彼女の声は、初めはか細い小川のせせらぎのようだった。しかし、次第に力を増し、大河のようにホール全体を満たしていく。それはただの歌ではなかった。大地の乾きを潤し、生命の息吹を呼び覚ます、魂の旋律。
聴衆は、誰もが言葉を失い、その神聖な歌声に聴き入っていた。やがて歌が終わると、一瞬の静寂の後、割れんばかりの拍手と歓声が巻き起こった。その時、伝令が息を切らして広間に駆け込んできた。

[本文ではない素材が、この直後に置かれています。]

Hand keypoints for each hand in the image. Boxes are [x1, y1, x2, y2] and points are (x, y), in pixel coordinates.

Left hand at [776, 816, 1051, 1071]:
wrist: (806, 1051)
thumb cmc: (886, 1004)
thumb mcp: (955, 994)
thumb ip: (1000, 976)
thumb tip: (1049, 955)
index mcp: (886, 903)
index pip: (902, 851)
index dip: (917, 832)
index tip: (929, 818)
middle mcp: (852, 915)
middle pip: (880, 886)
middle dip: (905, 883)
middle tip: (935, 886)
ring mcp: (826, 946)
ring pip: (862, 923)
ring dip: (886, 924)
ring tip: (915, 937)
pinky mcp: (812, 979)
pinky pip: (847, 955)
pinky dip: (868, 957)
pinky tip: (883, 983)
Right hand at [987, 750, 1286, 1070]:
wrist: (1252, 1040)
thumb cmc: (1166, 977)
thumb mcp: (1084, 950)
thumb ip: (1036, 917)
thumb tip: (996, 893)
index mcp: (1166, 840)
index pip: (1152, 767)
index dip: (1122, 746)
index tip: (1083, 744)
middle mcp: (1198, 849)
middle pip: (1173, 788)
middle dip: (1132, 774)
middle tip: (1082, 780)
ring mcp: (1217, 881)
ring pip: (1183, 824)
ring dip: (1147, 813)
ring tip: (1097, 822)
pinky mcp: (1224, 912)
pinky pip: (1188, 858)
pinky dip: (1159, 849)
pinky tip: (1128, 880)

「申し上げます! 南部領地に、今、恵みの雨が降り始めました!」
その報告に、歓声はさらに大きくなる。人々はリリアンヌを「聖女」と呼び、その功績を称えた。
リリアンヌは、安堵と達成感で胸がいっぱいになりながら、ゼファーの方を見つめた。彼は、いつの間にかリリアンヌのすぐそばまで来ていた。そして、満場の貴族たちが見守る中、再び彼女の前に跪いた。
「リリアンヌ・クワイエット」
ゼファーは、リリアンヌの手を取り、その甲に恭しく口づけをした。
「君と初めて会った時、私は君を『契約』の婚約者として迎え入れた。だが、それは間違いだった」
「……ゼファー?」
「君と共に過ごすうちに、私は知った。君という存在が、私の凍てついた世界に光をもたらし、色を与えてくれたことを。君のいない人生など、もはや考えられない」
ゼファーは懐から小さなベルベットの箱を取り出し、開いた。中には、彼の瞳と同じ、深く澄んだ蒼色の宝石が嵌められた指輪が輝いていた。

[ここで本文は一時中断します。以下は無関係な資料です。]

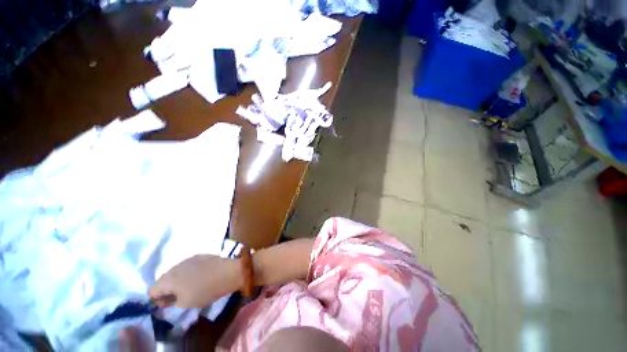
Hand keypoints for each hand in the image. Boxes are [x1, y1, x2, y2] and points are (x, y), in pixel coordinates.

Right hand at [149, 255, 240, 308]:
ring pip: (175, 272)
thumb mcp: (185, 303)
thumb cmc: (205, 290)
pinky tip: (198, 277)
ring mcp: (188, 258)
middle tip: (177, 298)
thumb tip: (166, 299)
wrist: (227, 272)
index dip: (156, 300)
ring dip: (177, 280)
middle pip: (163, 280)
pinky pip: (187, 266)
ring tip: (188, 287)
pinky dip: (188, 273)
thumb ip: (171, 302)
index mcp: (168, 278)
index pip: (151, 290)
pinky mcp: (199, 255)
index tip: (167, 305)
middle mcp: (175, 266)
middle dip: (167, 289)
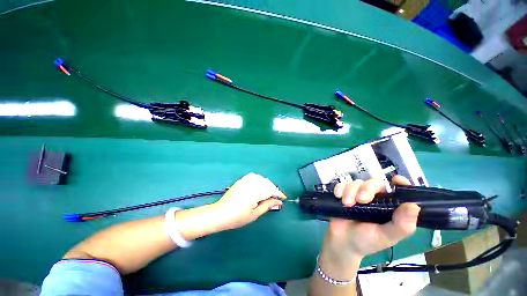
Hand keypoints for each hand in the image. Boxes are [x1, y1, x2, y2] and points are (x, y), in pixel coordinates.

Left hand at [212, 173, 285, 230]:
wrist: (220, 214)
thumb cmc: (237, 217)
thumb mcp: (254, 214)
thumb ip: (267, 206)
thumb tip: (278, 202)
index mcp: (254, 193)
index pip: (270, 190)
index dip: (279, 193)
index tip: (284, 198)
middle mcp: (250, 184)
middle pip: (266, 183)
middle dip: (274, 188)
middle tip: (277, 197)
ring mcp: (245, 181)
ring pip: (261, 178)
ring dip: (267, 183)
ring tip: (269, 191)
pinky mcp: (241, 181)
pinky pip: (253, 176)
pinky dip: (259, 179)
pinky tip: (259, 184)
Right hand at [325, 176, 419, 263]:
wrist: (342, 242)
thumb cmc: (367, 241)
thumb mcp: (386, 236)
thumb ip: (401, 225)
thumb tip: (415, 206)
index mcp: (389, 207)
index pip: (397, 190)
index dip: (400, 183)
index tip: (397, 181)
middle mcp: (374, 198)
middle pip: (374, 183)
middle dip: (366, 188)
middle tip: (360, 200)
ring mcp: (357, 195)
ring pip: (356, 182)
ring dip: (350, 191)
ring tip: (346, 204)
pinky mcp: (343, 194)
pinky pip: (342, 184)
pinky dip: (340, 188)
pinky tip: (338, 196)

「リリアンヌ。私の、本当の妻になってほしい。生涯をかけて君を愛し、守り抜くことを誓う。私と、結婚してくれないか」
それは、計算も契約も何もない、一人の男からの、心の底からのプロポーズだった。
リリアンヌの瞳から、大粒の涙が溢れ落ちる。それは、悲しみや悔しさの涙ではない。生まれて初めて知った、温かく、どうしようもなく幸せな涙だった。
「……はい。喜んで」
彼女の答えに、ゼファーは、初めて公衆の面前で、柔らかな笑みを浮かべた。それは、氷の公爵の仮面を脱ぎ捨てた、一人の愛する女性を見つめる男の顔だった。
指輪がリリアンヌの左手の薬指に滑り込むと、祝福の拍手が再びホールを包み込んだ。